• [TASK INSTRUCTIONS] Convert each line of text in the data below into a Markdown table with the columns Row and Text, numbering the rows and skipping any blank lines. Leave the pictures out of the table.

(Stored entries)
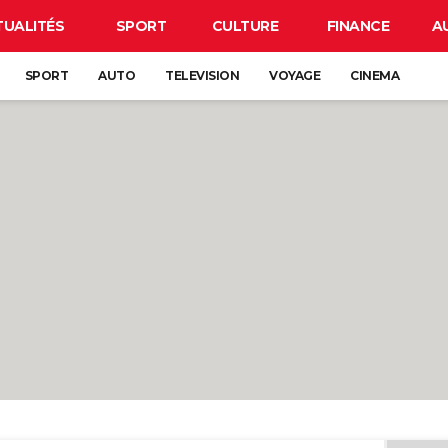
TUALITÉS
SPORT
CULTURE
FINANCE
A
SPORT
AUTO
TELEVISION
VOYAGE
CINEMA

• [SOLUTION]
| Row | Text |
|---|---|
| 1 | TUALITÉS |
| 2 | SPORT |
| 3 | CULTURE |
| 4 | FINANCE |
| 5 | A |
| 6 | SPORT |
| 7 | AUTO |
| 8 | TELEVISION |
| 9 | VOYAGE |
| 10 | CINEMA |